GIVEN TASK 1 » Based on the text about the bank recapitalization, say whether each statement agrees with it: (a) Kenneth Clarke urged the Government to get on with it; (b) the National Economic Council contains 12 Cabinet ministers; (c) the 17 business ambassadors are the same people as the members of the Business Council. Answer yes or no for each and quote the deciding words.
GIVEN TASK 2 » Rewrite everything from "With nothing to" down to "on the rumours." in the text about the bank recapitalization, renaming each "rumours" as "speculation".
[Begin TEXT BLOCK]
Now I am no economist, but it's clear that the one thing the markets have needed all week is certainty, and a lead from the Government. It's also clear that all the experts agreed the Government had little choice but to recapitalise the banks - and the quicker they did it, the better. They have been telling No 10 that for a week. “Everyone knows they're going to have to do it - get on with it,” as Kenneth Clarke said yesterday.
With nothing to get a foothold on, shares were slipping on rumours, particularly in the final 24 hours before the Government announcement - he will bail out the banks; he won't; he might. As I write, we hear that he will - but it may not be announced until the morning, when you are reading this. As the markets cried for certainty, the Government kept talking - and piling on the rumours.
Instead of definitive action, we have had reorganisation. There's been an awful lot of committee work going on in the past week - the setting up of committees, and Cabinets, and sub-cabinets, and advisory councils and the rest - but it took an awfully long time for any decisions to come out of them. As Mr Brown consulted, and the financial world imploded, there was an explosion of discussion forums around No 10, all dithering over the inevitable recapitalisation.
Take, first, the vast new National Economic Council (NEC). It contains 12 Cabinet ministers, two ministers-who-attend-Cabinet and three other ministers. But it is also supported by a “senior officials working group”, including the permanent secretaries of all the ministers, which is a lot of them, a secretariat of senior staff from the Cabinet Office and Treasury, “regional ministers” (eight more), and 17 “business ambassadors” (these separate from the 18 members of the Business Council who advise the Prime Minister and the Chancellor on “business issues”; there was an international one too for a while but let's keep this local). Blimey. In less-restrained times we could go the whole hog and call this a “government”.
[End TEXT BLOCK]
[Begin DATA ROWS]
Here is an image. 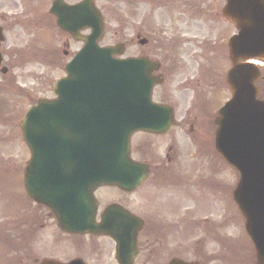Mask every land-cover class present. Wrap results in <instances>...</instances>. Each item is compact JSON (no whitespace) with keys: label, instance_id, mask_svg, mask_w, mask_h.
Returning <instances> with one entry per match:
<instances>
[{"label":"flooded vegetation","instance_id":"flooded-vegetation-1","mask_svg":"<svg viewBox=\"0 0 264 264\" xmlns=\"http://www.w3.org/2000/svg\"><path fill=\"white\" fill-rule=\"evenodd\" d=\"M52 1L0 0V3H6L0 5V36L3 37L0 69L10 68L6 74L8 80H14L15 71L25 63L21 45L25 30L38 26L39 22L45 28H56L55 18L49 14ZM63 1L67 3V0ZM131 1L134 34L131 57L158 65V70L151 75H159L161 83L153 88L152 97L156 103L171 109L172 127L164 134L137 133L132 137L131 159L147 167V177L132 192L117 188L97 189L94 192L97 201L94 223L101 224L104 211L112 205L127 210L142 222L133 264H169L173 260L230 264L232 239L228 230L232 219L233 183L226 180L225 192L222 187L218 192V169L202 175L200 165L201 159L208 154L218 158L212 142L213 115L231 97L226 84L225 48L222 42L185 41L182 33L187 18L194 27H197L198 19L186 15L184 1ZM175 5L178 9L173 7ZM203 53H215L217 57H204ZM199 183L205 189L203 198L214 194H207L213 187L216 191L212 211L215 214L204 212L213 219L201 218L202 212L197 205L202 199L197 195ZM157 192L163 194L161 213L146 208L143 203L144 196L148 198ZM30 205L40 217L23 219L19 224L18 264H70L75 260L83 264H118L115 243L109 237L64 233L57 227L51 211ZM217 218L221 221L217 222ZM138 220H133L134 225ZM2 221L1 240L6 252L10 242L9 223L6 217ZM47 221H53L52 227ZM201 225L206 226L208 234L205 239L198 240L195 253L191 255L185 242ZM42 231L50 234L43 238ZM69 248L76 252L67 254ZM187 253L191 259L187 260ZM247 259L243 257V264L248 263Z\"/></svg>","mask_w":264,"mask_h":264},{"label":"water","instance_id":"water-1","mask_svg":"<svg viewBox=\"0 0 264 264\" xmlns=\"http://www.w3.org/2000/svg\"><path fill=\"white\" fill-rule=\"evenodd\" d=\"M53 6L57 25L85 45L66 66L67 77L57 83L58 98L39 102L22 124L31 152L24 186L29 198L53 211L61 229L82 234L90 230L95 211L92 190L100 186L129 190L135 177L142 178L128 157L130 136L159 131L168 123L160 124L163 112L150 102L148 69L137 75L131 60H114L120 46L98 48L102 20L91 0L64 9L58 2ZM222 13L238 35L229 42L233 99L219 111L215 145L240 173L234 201L245 219L256 262L264 264V101L256 99L257 68L236 63L264 57V0H226ZM83 29H91V34L80 38ZM72 105L89 116L80 142L70 139ZM71 170L80 172L72 175ZM121 234L125 232L114 236L120 240Z\"/></svg>","mask_w":264,"mask_h":264},{"label":"rangeland","instance_id":"rangeland-1","mask_svg":"<svg viewBox=\"0 0 264 264\" xmlns=\"http://www.w3.org/2000/svg\"><path fill=\"white\" fill-rule=\"evenodd\" d=\"M150 1L158 2V0ZM182 1L185 2L184 9L186 15H192L198 19L197 27H194L192 22L187 18L185 32L182 33L184 34L186 42L194 43L198 41L201 43H213L220 39H226L228 35L235 33V29L231 24L221 17V10L225 0ZM3 4L6 3H0V5ZM95 5L102 13L105 23V33L99 41V44L101 46H113L121 43L125 47L123 57H129L132 53V44H134L132 41L134 34L131 27L132 1L98 0L95 1ZM173 7L178 9L177 5ZM158 36L160 38L162 37L161 35ZM21 38L22 49L25 53L24 65L19 71H15V79L12 82H9L6 79L7 77L0 74V233L2 218L8 217L10 232L14 235L19 232V227L16 231L14 227L19 225L20 219L29 220L34 216L40 217L35 215L34 210H30V208L23 215L21 208L22 204L25 203L20 188L21 172L28 161L29 152L20 138V118L24 109L30 104H35L39 98L54 97L52 88L54 83L64 76V64L81 47V43L74 42L67 36L58 33L54 29L52 31L49 28H27ZM63 52H67V55H64ZM26 55L32 57L45 56L55 64H45L41 59V61L38 59L31 61L27 59ZM206 56L208 58L210 57V55L205 54L204 57ZM260 77L258 85L261 87V96H264L263 70L261 71ZM23 94L26 95V98L23 97ZM213 100L216 101L217 99ZM200 165L202 166L201 170L203 173L212 172L213 165H216V161L208 154L201 159ZM218 176H220L219 185H224V192L226 189V180L229 183L232 180L233 187L236 186L238 181L237 172L230 167L220 169ZM212 190L214 189L212 188ZM213 195L209 194L206 198H202L199 201L197 205L200 211L212 212L215 209V197ZM162 197L163 194L160 192L153 193L148 198L144 196V206L151 210L156 209L158 213H161ZM42 213L44 214L43 211ZM217 214L220 215L219 209L217 210ZM231 215L232 219L228 233L231 234L233 244L236 245L239 243V245H243L245 237L243 220L234 206ZM43 216L45 217V215ZM219 221L221 220L217 218V222ZM47 222H50L49 227H52L53 221ZM42 233L43 238L50 234L49 232L46 234L43 231ZM196 239H198L197 236L187 237L185 242L187 251L192 249V246L196 244ZM74 245H76V242H74ZM75 252L70 248L66 251L67 254H73ZM80 252L83 251L81 250ZM250 252L251 249L249 254H251ZM60 254H63V252H60ZM0 255L3 257L1 246ZM189 255L187 254V256ZM243 255H245L244 251ZM12 256L13 254H10V257Z\"/></svg>","mask_w":264,"mask_h":264}]
</instances>
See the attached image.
[End DATA ROWS]
TASK RESPONSE 1 »
(a) Yes: "“Everyone knows they're going to have to do it - get on with it,” as Kenneth Clarke said yesterday."
(b) Yes: "It contains 12 Cabinet ministers"
(c) No: "17 “business ambassadors” (these separate from the 18 members of the Business Council"

TASK RESPONSE 2 »
With nothing to get a foothold on, shares were slipping on speculation, particularly in the final 24 hours before the Government announcement - he will bail out the banks; he won't; he might. As I write, we hear that he will - but it may not be announced until the morning, when you are reading this. As the markets cried for certainty, the Government kept talking - and piling on the speculation.